Ukrainian human rights organization

The Center for Civil Liberties (Центр Громадянських Свобод) is a Ukrainian human rights organization led by the Ukrainian lawyer Oleksandra Matviichuk. It was founded in 2007, with the purpose of pressuring Ukraine's government to make the country more democratic. The organization was awarded the 2022 Nobel Peace Prize, jointly with Ales Bialiatski and Russian organization Memorial.

==History==
Center for Civil Liberties was founded in Kyiv, Ukraine on 30 May 2007. The organization is engaged in introducing legislative amendments in an attempt to make Ukraine more democratic and to improve the public control of law enforcement agencies and the judiciary. One of the organisation's focuses is the updating of the Criminal Code of Ukraine.

At the time of the 2013—2014 Euromaidan protests, the group started the Euromaidan SOS project to provide legal support to protesters who took part in the Euromaidan protests and to monitor abuses done by then-president Viktor Yanukovych's security forces.

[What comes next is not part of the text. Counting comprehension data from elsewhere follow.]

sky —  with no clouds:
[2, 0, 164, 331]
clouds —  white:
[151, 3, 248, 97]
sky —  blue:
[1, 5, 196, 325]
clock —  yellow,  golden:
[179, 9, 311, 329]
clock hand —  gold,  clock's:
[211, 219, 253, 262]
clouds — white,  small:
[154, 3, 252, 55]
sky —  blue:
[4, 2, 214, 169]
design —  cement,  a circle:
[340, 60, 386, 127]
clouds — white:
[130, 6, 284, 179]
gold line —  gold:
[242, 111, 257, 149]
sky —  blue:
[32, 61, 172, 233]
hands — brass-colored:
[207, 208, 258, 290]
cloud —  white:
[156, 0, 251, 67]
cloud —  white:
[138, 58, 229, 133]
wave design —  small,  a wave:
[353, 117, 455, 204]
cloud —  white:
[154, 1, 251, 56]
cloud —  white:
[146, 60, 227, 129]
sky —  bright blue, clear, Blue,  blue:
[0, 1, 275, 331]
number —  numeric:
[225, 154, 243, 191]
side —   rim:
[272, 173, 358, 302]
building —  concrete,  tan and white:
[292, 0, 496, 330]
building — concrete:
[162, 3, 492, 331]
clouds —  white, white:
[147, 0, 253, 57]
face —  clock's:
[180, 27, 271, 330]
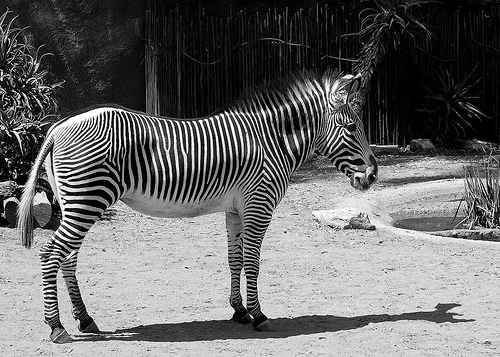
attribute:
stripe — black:
[333, 156, 366, 173]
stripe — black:
[326, 151, 351, 162]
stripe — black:
[224, 108, 240, 191]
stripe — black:
[192, 120, 204, 212]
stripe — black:
[61, 196, 108, 211]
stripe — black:
[60, 201, 90, 256]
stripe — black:
[275, 96, 300, 162]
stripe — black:
[52, 187, 127, 196]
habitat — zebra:
[4, 3, 495, 351]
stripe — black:
[197, 123, 210, 208]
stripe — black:
[276, 91, 304, 167]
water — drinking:
[395, 181, 472, 242]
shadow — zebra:
[72, 289, 490, 343]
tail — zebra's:
[10, 131, 50, 246]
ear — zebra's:
[328, 73, 354, 106]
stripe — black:
[47, 220, 81, 232]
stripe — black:
[51, 234, 74, 254]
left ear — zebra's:
[339, 77, 382, 116]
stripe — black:
[59, 209, 90, 238]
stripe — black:
[58, 177, 126, 199]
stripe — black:
[61, 201, 106, 221]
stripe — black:
[39, 280, 61, 295]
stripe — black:
[240, 262, 257, 278]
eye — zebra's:
[339, 120, 356, 137]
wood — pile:
[1, 181, 62, 229]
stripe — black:
[50, 226, 84, 236]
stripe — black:
[328, 140, 358, 155]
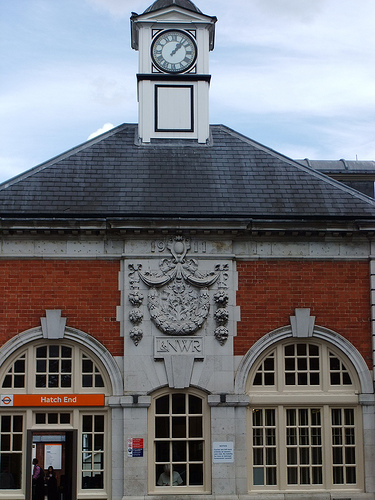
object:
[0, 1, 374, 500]
building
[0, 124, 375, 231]
roof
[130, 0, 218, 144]
tower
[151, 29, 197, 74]
clock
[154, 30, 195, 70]
face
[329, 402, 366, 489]
windows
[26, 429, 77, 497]
entryway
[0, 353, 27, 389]
windows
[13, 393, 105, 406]
sign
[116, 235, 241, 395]
sculpture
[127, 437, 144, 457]
sign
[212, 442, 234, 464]
sign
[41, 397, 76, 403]
"hatch end"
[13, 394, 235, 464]
signs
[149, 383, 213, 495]
window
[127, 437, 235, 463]
signs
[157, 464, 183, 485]
person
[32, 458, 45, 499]
person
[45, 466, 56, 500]
person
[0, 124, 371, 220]
shingles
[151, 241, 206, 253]
1911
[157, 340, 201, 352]
sign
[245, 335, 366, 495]
window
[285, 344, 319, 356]
panes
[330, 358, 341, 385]
panes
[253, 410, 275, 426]
panes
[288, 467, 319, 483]
panes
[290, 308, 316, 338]
stone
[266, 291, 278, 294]
brick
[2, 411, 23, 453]
window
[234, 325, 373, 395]
arch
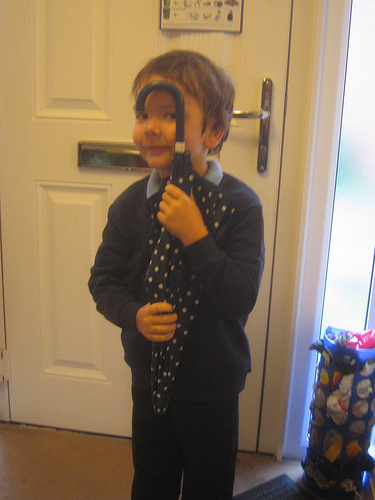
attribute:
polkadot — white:
[144, 274, 152, 285]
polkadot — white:
[155, 280, 163, 290]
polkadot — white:
[163, 241, 172, 251]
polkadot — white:
[170, 245, 178, 255]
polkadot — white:
[152, 264, 158, 273]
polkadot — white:
[166, 274, 170, 278]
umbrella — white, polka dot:
[121, 81, 240, 424]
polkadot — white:
[179, 303, 188, 316]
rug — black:
[230, 470, 310, 497]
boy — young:
[88, 47, 267, 499]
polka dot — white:
[172, 359, 186, 371]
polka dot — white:
[170, 336, 184, 347]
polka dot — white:
[186, 284, 193, 303]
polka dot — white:
[146, 269, 156, 283]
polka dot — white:
[162, 240, 172, 259]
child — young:
[88, 49, 287, 496]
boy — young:
[85, 40, 287, 496]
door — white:
[0, 0, 302, 458]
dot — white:
[156, 252, 167, 266]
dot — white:
[164, 238, 172, 255]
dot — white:
[146, 274, 156, 289]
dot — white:
[152, 289, 163, 303]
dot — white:
[154, 277, 167, 292]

After the 2014 Russian annexation of Crimea and the start of the war in Donbas (also in 2014), the organization started documenting political persecution in Crimea and crimes in the territory controlled by the Russian-backed separatist Luhansk People's Republic and Donetsk People's Republic. The organization also started international campaigns for the release of illegally imprisoned people in Russia, Russian-annexed Crimea and Donbas.

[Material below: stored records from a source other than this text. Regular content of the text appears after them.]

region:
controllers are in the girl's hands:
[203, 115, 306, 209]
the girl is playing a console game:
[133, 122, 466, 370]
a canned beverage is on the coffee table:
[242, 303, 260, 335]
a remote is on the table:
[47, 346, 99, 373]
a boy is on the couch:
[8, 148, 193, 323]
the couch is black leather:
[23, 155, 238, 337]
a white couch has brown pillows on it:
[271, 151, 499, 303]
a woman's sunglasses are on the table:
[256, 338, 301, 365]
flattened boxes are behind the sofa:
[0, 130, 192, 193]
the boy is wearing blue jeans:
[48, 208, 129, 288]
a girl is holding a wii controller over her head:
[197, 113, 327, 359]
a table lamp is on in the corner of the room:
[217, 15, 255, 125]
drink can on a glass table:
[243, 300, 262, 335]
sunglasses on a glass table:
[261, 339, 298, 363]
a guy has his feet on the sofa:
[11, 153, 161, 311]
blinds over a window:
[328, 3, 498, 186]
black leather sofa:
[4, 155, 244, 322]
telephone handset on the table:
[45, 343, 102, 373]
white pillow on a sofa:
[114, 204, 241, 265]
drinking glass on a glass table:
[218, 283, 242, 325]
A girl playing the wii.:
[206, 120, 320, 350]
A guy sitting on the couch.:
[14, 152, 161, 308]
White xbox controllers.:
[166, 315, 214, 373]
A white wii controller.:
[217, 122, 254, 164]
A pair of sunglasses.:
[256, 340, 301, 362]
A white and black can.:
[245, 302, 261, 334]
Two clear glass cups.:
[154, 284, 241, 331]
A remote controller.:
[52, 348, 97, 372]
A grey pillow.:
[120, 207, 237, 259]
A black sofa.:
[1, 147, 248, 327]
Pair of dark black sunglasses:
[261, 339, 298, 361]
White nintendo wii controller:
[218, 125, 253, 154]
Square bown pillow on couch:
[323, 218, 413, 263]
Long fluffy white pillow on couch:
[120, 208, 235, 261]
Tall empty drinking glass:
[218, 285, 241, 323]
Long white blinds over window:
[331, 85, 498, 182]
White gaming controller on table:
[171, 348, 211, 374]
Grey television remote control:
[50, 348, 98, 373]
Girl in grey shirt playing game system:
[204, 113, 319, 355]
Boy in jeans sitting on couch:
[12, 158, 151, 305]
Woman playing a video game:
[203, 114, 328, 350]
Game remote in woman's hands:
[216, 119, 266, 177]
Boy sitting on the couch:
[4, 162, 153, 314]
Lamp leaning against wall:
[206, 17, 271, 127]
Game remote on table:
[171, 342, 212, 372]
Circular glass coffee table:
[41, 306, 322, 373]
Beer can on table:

Following the 2022 Russian invasion of Ukraine, the Center for Civil Liberties also started to document Russian war crimes committed during the war. The Norwegian Nobel Committee said in 2022 that the organization was "playing a pioneering role in holding guilty parties accountable for their crimes".

On 7 October 2022, the Center for Civil Liberties was awarded the 2022 Nobel Peace Prize, jointly with Ales Bialiatski and Russian organization Memorial. This was the first ever Nobel Prize awarded to a Ukrainian citizen or organization. At the time of a 8 October 2022 press conference Center for Civil Liberties head Oleksandra Matviichuk admitted that neither Ukrainian President Volodymyr Zelenskyy nor any other (Ukrainian) government official had congratulated Center for Civil Liberties on winning the Nobel Prize. Matviichuk said that they might have tried but could have been unsuccessful because she and her colleague "were just returning from a business trip."

In November 2022 Oleksandra Matviichuk called for countries to provide Ukraine with weapons to liberate the occupied territories in Ukraine as the best way to stop the long-lasting crimes being committed by the Russian Federation.

In the spring of 2024, the Center for Civil Liberties was labeled as an "undesirable organization" in Russia.

==Name==
According to the organization's statute, the organization's full name is Centre for Civil Liberties Civil Society Organisation and the abbreviated denomination is Centre for Civil Liberties. On its web site, the organization mostly calls itself Center for Civil Liberties.